4) My cultural background has no effect on my identity. —- My cultural background is central to my identity.

5) My ethnicity is central to my identity —- My ethnicity is one of many things that inform my identity.

He began to introduce that because each person is rooted from various different cultures, we possess our own powers to identify ourselves with who we are. “Ethnicity no longer defines us, but informs us” – Obama (the keynote speaker mentions this during the discussion). It is key to recognize from this quote that, society used to categorize individuals into certain groups, whether thinking about gender, sexuality, or cultural background. Ever since the 19th century, questionnaires would ask: Please check one of the following: 1) Japanese 2) Chinese 3) Latino … etc. By checking a single box, it cancels out the rest of the unchecked choices, forcing the individual to be categorized into a homogenized group. The ease of this process allows society to define who we are on the basis of a single check mark. As a result, Obama’s notion that in the 21st C, ethnicity today informs us, referring to the acknowledgement that our own background awards us the power to identify ourselves with whatever we like. By doing so, it breaks down the walls of strict groupings, de-emphasizes the scary idea of powerful state government who defines us through these processes. Similarly, this quote dismantles Foucault’s Panopticon ideal of defining one’s identity through surveillance and authority.
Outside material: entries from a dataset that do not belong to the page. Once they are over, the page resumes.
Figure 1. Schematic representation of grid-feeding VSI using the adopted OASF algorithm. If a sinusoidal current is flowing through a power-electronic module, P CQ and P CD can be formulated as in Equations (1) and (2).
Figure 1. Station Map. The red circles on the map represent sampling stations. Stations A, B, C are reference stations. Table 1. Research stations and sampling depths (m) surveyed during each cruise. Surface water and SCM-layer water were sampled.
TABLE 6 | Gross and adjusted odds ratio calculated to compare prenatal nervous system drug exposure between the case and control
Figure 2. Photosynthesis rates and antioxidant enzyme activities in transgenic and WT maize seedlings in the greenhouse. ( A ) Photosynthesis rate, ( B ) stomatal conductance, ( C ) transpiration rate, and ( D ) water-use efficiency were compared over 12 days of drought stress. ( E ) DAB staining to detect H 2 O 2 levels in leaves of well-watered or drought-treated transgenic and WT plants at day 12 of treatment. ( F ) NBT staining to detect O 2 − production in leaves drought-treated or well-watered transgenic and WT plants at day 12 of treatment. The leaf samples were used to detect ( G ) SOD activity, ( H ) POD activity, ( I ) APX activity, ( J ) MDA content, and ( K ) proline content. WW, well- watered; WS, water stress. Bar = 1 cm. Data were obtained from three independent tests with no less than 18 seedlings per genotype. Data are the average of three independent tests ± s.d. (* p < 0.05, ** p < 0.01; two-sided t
In addition, the event not only provided dialogue regarding how to identify yourself through learning and knowing your cultural background, but also provoked an underlying notion that each individual holds the power to yourself. Through our previous class discussions we mentioned that one’s identity is more than often constructed based on how other’s react to you, or in other words, identity as a “social construction”. This is certainly not false, however we also must look in a contrary light in that each person is the power. Power is something imagined, and unfortunately is often portrayed as the intimidating sublime or the large figure hovering over you. This kind of control possesess the individual and thus creates a ‘false reality’ that your identity is fostered by someone else. However, we must free ourselves from the prison cells that we have so  deeply believed in and redeem power for ourself. Foucault is not wrong, but he is not right either in this context. I must criticize him in this regard that this reading is what created this “power-phobia” with the image of the authoritarian watching your every move.
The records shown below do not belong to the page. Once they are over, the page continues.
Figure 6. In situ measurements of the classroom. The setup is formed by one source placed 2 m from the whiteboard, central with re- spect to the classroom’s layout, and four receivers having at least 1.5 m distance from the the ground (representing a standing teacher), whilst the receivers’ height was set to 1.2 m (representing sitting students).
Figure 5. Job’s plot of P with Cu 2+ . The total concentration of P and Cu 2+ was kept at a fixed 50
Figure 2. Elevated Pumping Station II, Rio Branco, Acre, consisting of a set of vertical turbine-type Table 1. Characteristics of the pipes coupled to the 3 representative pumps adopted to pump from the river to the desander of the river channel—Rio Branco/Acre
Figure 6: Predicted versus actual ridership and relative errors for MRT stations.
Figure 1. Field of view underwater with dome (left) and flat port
After attending this event, I have learned to re-think the ideals of power and whether or not my identity is formed by social constructions or by who I really am. As a UBC Student studying Sociology, I ask of you, please, empower yourself to be yourself. Governmental Powers (prison guards in Foucault’s context) impose authority upon citizens in order to standardize everyone for simply the ease of management. However each person is different. We come from different backgrounds. Hold onto your power and resist standardization, because we are more than just a questionnaire checkmark.

References:

Foucault, Michel. Discipline and Punish. New York: Pantheon, 1975. Pg. 622-636.